Amanda has really helped me see that no mom fits in one box, and some labels are inaccurate and diminishing. Employed moms don’t all work for the same reason. “Full-time mom” isn’t only reflective of SAHMs. Moms who are doing “the most important thing” are actually just all moms. Where we spend our time isn’t reflective of our worthiness or caliber of motherhood. 

She’s also taught me what vulnerability and personal growth look like. Each time she’s gone back to work after maternity leave, she’s been very open about how hard it is. When I’m going through my own struggles, I look at my journey through a microscope, and that makes it seem like there’s never any change. Seeing Amanda move from agony to peace over the last few years has shown me that every mom has big battles, and the growth is just as big even though it takes time.

Laura and I really hope you've enjoyed this two-part interview! We'd love to hear from you if you have any comments or feedback. We might even be open to a Part 3 if there are other questions we didn't cover here. (I haven't actually asked her about that, but maybe I could convince her haha! ;) 

Of course, we know that every family and every kid and every person is different, and we are not in any way trying to speak for everyone with our answers. But we hope this gave you some insight into the life of a mom who stays at home and one who is employed. 

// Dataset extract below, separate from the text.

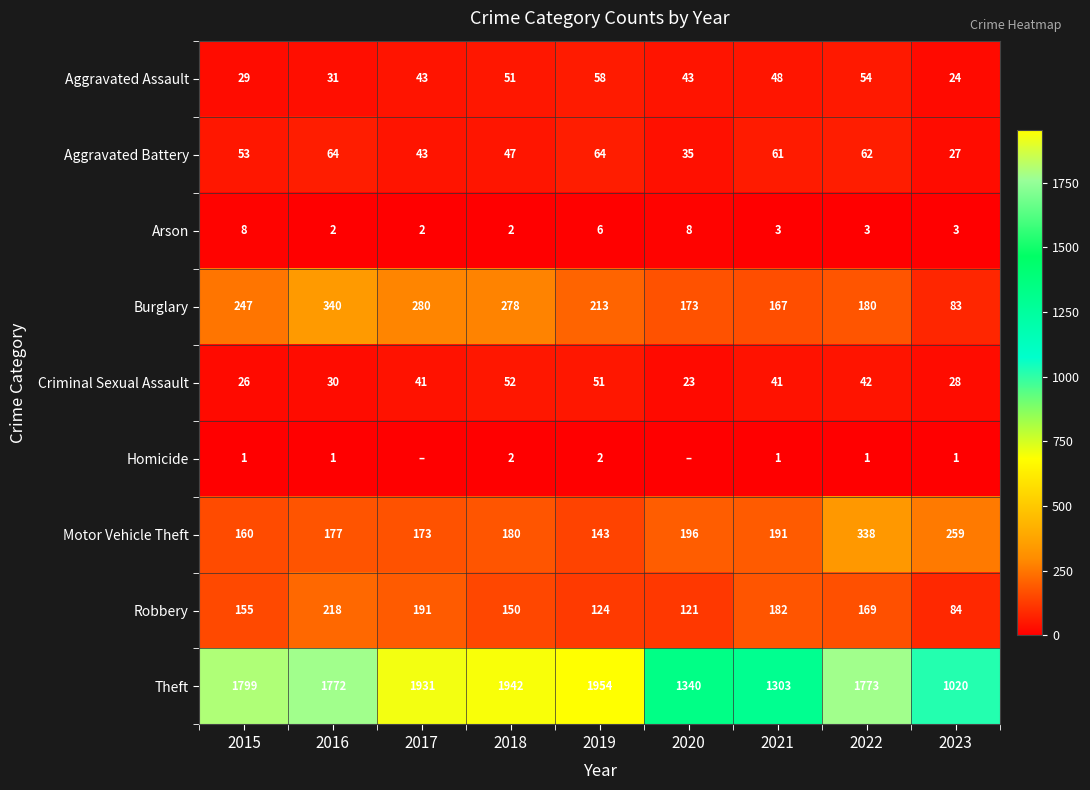

What is the approximate value of Motor Vehicle Theft at 2020?

196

We had fun working on this, and not to sound super cheesy, but we hope you had fun reading it too!
AnneMarie said...

This was such a fun series to read! One question I have is: how do you work with your spouse on household duties? I've heard from other stay-at-home moms that this can just be a weird thing to figure out; and unfortunately, in some marriages, the husband at the office is under the impression that the wife should do most household things with no help because she's home all day (though with the kids). I don't know if Laura has experienced or noticed any of this imbalance/pressure, but I tend to think that families where both spouses have "office jobs" have probably figured things out in a more balanced or nuanced way. I'd love to hear your thoughts on it!

Hannah said...

This has been an interesting series! My husband and I are foster parents and do not have biological children. I've parented in a variety of situations. I worked full time with two (and then just one) children at home, while my husband worked second shift (4pm-2am). During that time I experienced the challenges of working moms, and also felt like a single mom on the days my husband worked. After that, I stayed home with three kids. Now I work part-time and am home the rest of the time. This season is also the first that my husband is on days and is consistently around for bedtime. It's a happy balance for me. I do like that my experiences give me understanding of the many challenges facing all different kinds of moms!

The Lady Okie said...

Hannah, I love that you've had such experience with all types of situations. I definitely see how it could feel like being a single mom when your husband works those hours. I do think part time would be the perfect balance for me also and something I hope might work for us at some point in the future. Thanks for reading and for sharing! It's a wonderful thing you're doing being a foster mom. I have several friends who do it, and Jordan and I have discussed that and adoption and something we are interested in!